--- DATASET ENTRIES Enclosed Below ---

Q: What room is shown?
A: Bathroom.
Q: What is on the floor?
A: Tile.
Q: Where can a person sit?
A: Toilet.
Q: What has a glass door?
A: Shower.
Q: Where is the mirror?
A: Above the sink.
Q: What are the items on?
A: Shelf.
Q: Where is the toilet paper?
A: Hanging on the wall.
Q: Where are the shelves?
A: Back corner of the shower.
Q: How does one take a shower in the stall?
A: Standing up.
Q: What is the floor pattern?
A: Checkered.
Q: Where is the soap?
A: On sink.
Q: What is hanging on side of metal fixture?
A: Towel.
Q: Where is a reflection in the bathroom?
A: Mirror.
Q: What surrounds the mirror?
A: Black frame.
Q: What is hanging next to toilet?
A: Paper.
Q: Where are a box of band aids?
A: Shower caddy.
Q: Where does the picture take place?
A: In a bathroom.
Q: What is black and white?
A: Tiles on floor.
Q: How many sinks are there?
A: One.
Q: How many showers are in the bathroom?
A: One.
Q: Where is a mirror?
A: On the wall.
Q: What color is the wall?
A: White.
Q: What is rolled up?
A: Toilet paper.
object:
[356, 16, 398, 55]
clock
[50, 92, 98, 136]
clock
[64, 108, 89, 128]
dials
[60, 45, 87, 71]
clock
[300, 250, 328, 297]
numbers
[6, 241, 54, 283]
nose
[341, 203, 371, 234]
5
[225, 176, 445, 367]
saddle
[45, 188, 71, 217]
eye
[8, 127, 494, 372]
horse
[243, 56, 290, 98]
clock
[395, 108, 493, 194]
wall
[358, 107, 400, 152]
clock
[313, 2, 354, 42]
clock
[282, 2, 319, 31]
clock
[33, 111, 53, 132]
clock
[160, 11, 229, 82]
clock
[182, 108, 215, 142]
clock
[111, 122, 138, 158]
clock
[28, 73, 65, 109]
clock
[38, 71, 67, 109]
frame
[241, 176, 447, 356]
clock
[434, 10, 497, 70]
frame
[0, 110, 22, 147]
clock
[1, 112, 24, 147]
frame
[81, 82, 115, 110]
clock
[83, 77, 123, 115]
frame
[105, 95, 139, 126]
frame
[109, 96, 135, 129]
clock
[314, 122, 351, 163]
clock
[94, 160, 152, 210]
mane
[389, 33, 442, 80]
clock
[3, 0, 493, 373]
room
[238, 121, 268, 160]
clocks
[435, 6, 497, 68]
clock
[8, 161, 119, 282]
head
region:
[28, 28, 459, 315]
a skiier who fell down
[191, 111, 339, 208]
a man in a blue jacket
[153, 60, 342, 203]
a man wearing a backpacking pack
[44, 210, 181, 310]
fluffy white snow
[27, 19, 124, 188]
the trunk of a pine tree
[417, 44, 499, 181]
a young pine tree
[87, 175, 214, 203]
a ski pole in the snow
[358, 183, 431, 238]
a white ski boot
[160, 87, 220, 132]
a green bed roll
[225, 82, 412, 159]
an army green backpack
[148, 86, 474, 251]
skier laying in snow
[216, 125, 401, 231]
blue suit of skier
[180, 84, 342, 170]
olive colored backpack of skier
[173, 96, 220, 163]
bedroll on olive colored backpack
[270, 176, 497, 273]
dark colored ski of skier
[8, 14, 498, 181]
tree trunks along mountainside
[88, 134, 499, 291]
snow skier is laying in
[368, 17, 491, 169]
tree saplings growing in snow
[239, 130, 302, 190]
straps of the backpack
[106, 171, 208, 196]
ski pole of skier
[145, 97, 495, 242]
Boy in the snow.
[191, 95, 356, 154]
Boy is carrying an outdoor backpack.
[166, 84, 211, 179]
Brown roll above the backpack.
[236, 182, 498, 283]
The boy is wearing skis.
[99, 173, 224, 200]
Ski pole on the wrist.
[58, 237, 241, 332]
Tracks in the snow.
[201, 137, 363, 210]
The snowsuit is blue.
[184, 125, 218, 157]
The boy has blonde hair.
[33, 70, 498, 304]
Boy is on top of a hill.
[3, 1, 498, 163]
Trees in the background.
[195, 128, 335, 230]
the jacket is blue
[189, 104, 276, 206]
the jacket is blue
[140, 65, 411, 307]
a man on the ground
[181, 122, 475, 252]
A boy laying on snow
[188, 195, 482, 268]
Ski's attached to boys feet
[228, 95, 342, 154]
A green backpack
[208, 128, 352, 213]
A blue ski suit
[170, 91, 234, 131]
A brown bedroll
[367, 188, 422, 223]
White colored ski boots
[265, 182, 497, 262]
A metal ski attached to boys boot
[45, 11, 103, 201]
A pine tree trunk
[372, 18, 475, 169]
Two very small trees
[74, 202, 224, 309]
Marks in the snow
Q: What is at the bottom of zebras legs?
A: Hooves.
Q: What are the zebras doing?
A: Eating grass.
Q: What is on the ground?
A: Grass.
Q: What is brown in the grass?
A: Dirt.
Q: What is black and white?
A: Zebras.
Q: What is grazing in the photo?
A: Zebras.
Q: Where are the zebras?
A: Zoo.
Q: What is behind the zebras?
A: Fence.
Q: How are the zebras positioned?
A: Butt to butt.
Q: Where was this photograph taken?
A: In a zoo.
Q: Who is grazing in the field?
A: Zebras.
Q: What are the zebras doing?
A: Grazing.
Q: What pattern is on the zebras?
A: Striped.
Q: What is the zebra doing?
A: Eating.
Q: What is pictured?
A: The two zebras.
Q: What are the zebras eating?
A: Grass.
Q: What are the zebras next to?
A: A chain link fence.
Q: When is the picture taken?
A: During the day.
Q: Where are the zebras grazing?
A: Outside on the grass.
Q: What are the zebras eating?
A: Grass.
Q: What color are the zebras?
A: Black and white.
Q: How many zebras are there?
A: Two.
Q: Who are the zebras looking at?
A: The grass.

--- End of Enclosed DATASET ENTRIES ---

Lay out the material from its first line through the line containing "A: Hanging on the wall.", both included, as a Markdown table with the columns Row and Line. Leave out any blank lines.

● **RESULT FOR THIS EXERCISE**:
| Row | Line |
|---|---|
| 1 | Q: What room is shown? |
| 2 | A: Bathroom. |
| 3 | Q: What is on the floor? |
| 4 | A: Tile. |
| 5 | Q: Where can a person sit? |
| 6 | A: Toilet. |
| 7 | Q: What has a glass door? |
| 8 | A: Shower. |
| 9 | Q: Where is the mirror? |
| 10 | A: Above the sink. |
| 11 | Q: What are the items on? |
| 12 | A: Shelf. |
| 13 | Q: Where is the toilet paper? |
| 14 | A: Hanging on the wall. |